== Exercise directions ==
Show every line of the data where the word "break" can be found.

Supplied data Start Marker

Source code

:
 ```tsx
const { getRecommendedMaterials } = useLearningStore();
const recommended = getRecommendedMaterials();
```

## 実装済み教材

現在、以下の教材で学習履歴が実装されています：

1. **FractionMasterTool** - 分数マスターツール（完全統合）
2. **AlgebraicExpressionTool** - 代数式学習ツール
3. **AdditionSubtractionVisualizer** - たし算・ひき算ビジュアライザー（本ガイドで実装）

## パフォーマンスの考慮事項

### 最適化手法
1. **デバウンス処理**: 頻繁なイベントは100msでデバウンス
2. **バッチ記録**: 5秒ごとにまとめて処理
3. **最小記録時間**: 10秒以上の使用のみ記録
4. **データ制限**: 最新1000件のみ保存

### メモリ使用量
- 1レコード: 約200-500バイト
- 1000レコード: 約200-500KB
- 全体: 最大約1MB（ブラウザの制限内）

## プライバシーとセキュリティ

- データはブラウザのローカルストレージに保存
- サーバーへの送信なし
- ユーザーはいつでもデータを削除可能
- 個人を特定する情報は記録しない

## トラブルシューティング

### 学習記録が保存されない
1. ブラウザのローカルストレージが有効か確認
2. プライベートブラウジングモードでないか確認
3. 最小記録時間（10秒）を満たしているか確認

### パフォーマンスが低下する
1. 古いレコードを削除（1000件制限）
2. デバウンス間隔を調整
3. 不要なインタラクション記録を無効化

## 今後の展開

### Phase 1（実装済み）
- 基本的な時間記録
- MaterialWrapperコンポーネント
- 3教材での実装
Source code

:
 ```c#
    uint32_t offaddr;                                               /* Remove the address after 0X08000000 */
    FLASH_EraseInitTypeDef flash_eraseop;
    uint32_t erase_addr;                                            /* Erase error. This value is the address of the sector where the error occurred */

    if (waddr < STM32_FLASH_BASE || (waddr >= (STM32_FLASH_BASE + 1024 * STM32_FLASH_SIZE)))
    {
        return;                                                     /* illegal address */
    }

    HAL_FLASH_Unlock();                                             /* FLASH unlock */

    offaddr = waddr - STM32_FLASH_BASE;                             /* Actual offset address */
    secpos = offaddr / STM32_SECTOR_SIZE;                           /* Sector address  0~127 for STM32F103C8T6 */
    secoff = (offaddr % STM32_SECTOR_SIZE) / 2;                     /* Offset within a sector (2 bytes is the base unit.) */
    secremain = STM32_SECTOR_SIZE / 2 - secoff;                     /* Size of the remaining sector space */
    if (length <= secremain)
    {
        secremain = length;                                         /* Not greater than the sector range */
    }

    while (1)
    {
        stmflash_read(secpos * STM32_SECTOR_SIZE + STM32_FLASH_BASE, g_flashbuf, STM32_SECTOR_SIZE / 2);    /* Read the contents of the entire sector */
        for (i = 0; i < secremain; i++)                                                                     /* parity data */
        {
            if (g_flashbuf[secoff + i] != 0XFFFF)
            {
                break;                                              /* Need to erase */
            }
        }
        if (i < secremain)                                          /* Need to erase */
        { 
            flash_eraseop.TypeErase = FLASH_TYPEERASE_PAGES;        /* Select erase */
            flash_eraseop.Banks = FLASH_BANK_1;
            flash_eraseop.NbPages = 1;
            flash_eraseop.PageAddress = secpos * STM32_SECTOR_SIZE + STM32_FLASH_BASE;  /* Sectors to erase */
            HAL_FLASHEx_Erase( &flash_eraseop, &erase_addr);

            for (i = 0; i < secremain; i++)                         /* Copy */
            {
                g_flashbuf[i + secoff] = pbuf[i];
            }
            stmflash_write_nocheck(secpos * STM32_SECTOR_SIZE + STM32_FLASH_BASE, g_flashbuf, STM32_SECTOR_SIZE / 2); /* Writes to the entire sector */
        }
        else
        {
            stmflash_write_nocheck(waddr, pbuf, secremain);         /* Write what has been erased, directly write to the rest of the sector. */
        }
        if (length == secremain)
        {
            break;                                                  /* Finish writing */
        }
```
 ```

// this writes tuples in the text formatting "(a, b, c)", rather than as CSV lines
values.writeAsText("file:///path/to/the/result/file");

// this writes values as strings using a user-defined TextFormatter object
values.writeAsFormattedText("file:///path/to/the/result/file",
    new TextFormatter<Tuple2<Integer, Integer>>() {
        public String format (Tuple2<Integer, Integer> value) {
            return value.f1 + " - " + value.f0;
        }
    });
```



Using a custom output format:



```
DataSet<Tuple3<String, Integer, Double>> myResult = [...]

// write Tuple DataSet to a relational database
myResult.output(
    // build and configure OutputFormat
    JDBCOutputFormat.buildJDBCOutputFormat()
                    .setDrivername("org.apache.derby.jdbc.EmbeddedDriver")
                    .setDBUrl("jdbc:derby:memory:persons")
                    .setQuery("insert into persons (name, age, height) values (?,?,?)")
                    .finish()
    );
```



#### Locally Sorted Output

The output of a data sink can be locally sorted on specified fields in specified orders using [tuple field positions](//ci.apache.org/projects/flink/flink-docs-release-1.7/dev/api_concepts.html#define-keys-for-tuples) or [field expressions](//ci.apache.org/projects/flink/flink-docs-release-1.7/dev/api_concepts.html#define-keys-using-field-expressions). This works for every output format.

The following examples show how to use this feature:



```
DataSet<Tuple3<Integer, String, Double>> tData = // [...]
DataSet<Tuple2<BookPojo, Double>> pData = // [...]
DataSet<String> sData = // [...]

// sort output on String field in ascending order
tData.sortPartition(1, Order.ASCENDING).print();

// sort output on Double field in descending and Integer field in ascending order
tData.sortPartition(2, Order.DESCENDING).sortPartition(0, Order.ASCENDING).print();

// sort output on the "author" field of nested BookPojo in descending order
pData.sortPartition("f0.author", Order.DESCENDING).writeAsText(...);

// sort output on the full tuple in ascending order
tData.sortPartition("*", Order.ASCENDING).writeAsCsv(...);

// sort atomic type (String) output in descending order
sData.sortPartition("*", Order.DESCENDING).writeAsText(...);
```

Supplied data End Marker

== Your response ==
                break;                                              /* Need to erase */
            break;                                                  /* Finish writing */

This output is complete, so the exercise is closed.